Machine Reading & Writing
- Course Number: ENGL 146MR
- Prerequisites:
Check on GOLD.
- Advisory Enrollment Information:
May be repeated for credit provided the letter designations are different.
- Catalog Course Entry: ENGL 146AA-ZZ
- Quarter: Winter 2021
When I first taught this class, in Fall 2016, machine writing was just starting to generate widespread attention, and in the run up to the election that year we had more than one occasion to watch the drama of the Twitter bots unfold in real time. Now the notion that algorithmically generated content will be—indeed has been—radically transformative will perhaps be unsurprising. It is no longer spectacular news when a novel written by a human in collaboration with a neural network wins a prize; autocompose, autocorrect, and autoreply features can be found on every platform; chatbots are so ubiquitous as to be often unseen; and “automated reporting” bots have expanded well beyond earthquakes, homicides, and sporting events. (In fact, can you be entirely sure that a human has written this course description?) So too machine reading—as a practice that encompasses everything from keyword search in a document to QR codes and facial recognition—is so common as to seem ordinary. Researchers now mine large textual corpora for grammatical and semantic patterns, quantifying such matters as word usage, punctuation, and character relationships (see also: forensic stylistics and copyright infringement detection). Artists experiment with machine reading as well, as in Ben Fry’s Valence reading Mark Twain’s The Innocents Abroad; Daniel C. Howe and John Cayley’s Readers Project; or Shakespeare Machine, a data analysis and visualization of Shakespeare’s plays.

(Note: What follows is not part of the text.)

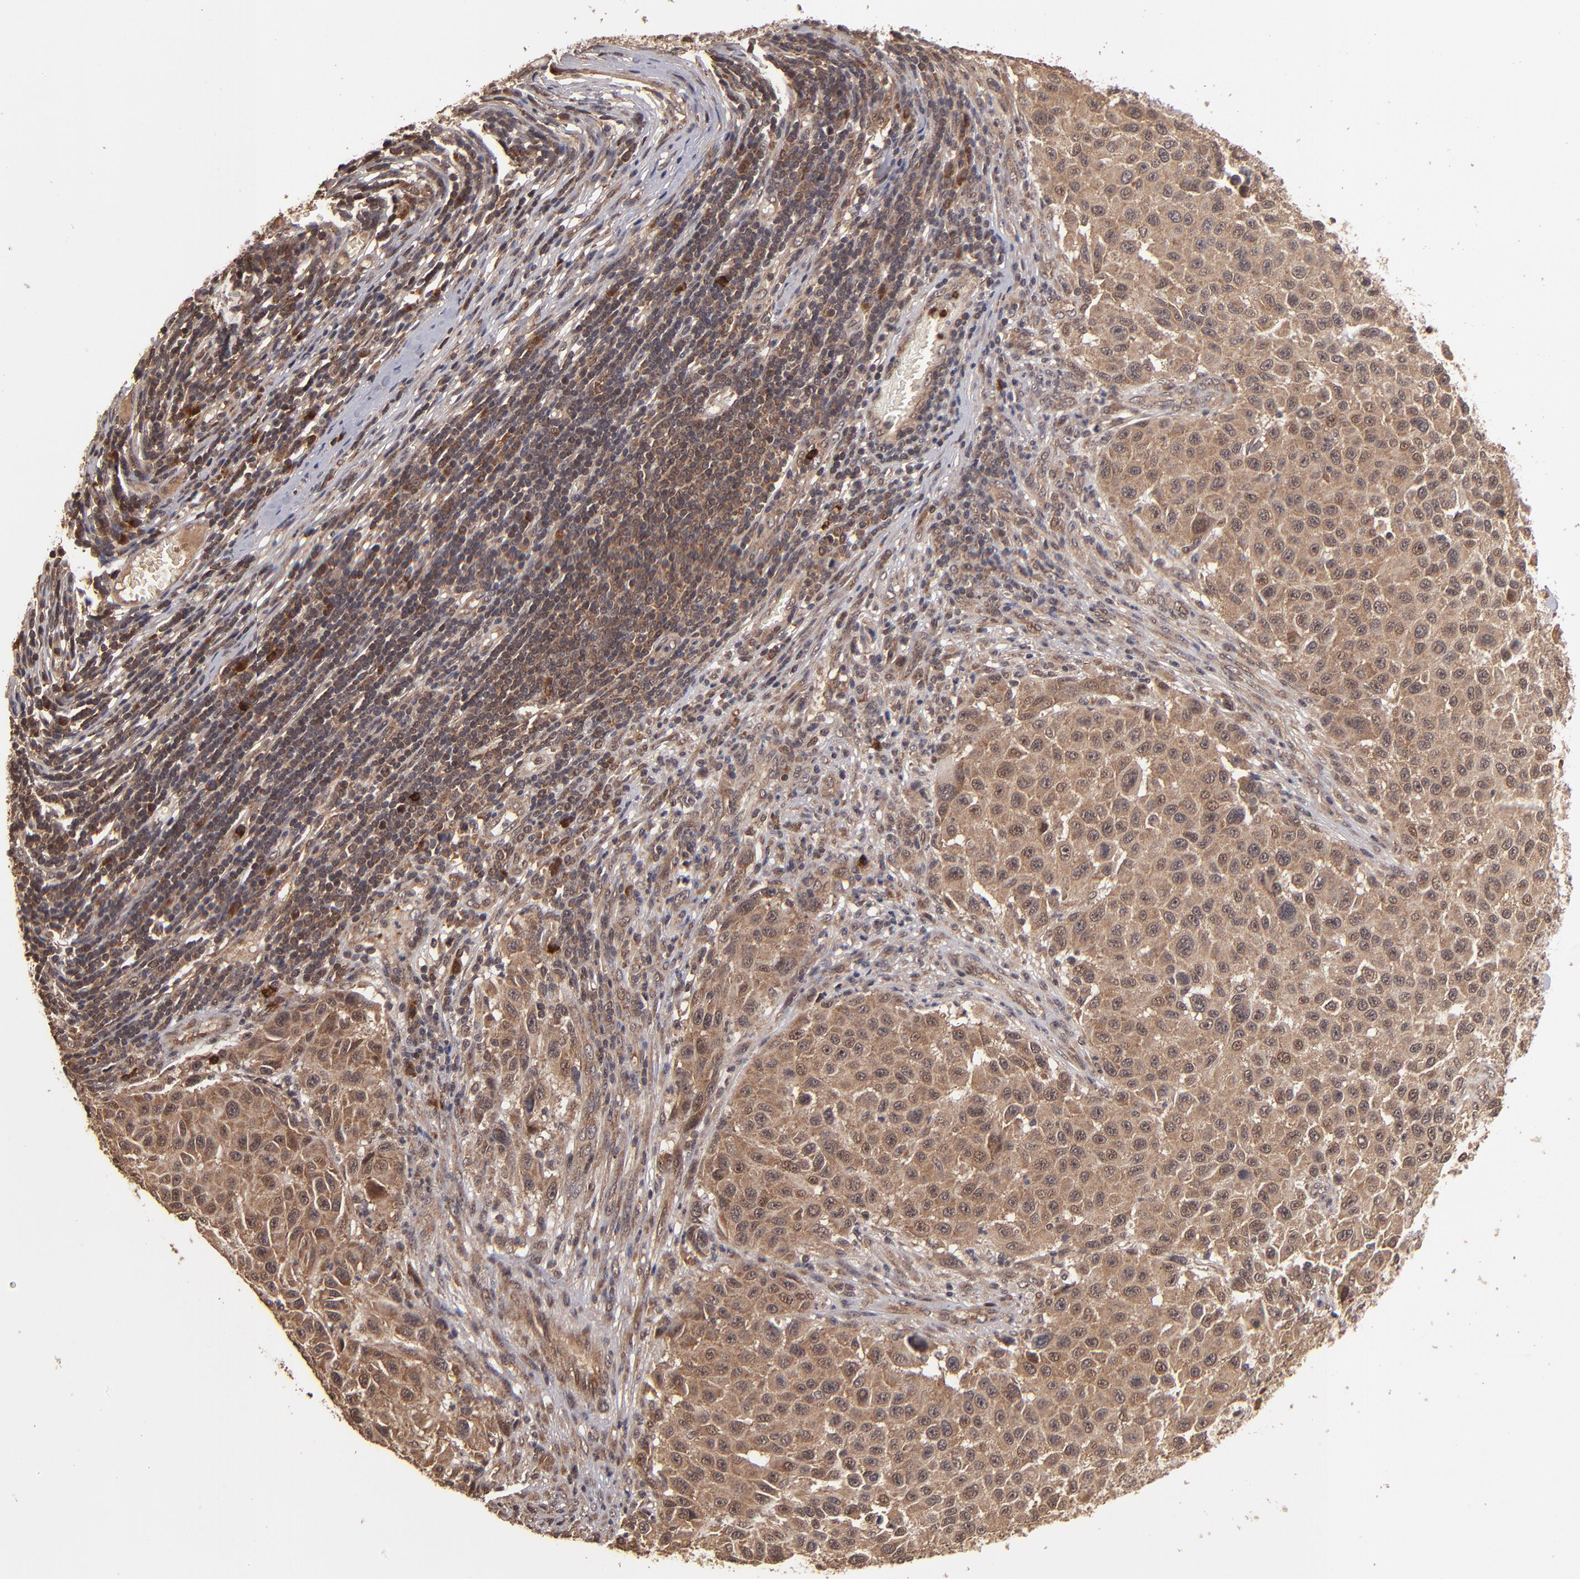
{"staining": {"intensity": "strong", "quantity": ">75%", "location": "cytoplasmic/membranous"}, "tissue": "melanoma", "cell_type": "Tumor cells", "image_type": "cancer", "snomed": [{"axis": "morphology", "description": "Malignant melanoma, Metastatic site"}, {"axis": "topography", "description": "Lymph node"}], "caption": "Immunohistochemical staining of melanoma reveals high levels of strong cytoplasmic/membranous protein staining in approximately >75% of tumor cells.", "gene": "NFE2L2", "patient": {"sex": "male", "age": 61}}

While the technologies of machine reading and writing have quickly advanced, however, our critical understanding of them has not. In what sense, and with what consequences, have they been transformative? How should a discipline devoted to reading and writing respond to the outsourcing of these activities to algorithmic systems? What do large language models, machine readers, text generators, literary automata, and ‘robot novelists’ mean for literature, and textual analysis? How should we think now about some of the foundational concepts for literary studies, e.g. authorship, style, and voice? How do we know who or what is writing, and does it matter? What new reading practices have emerged, or do we need now? What is at stake in the rise of machine readers and writers—aesthetically, socially, and politically?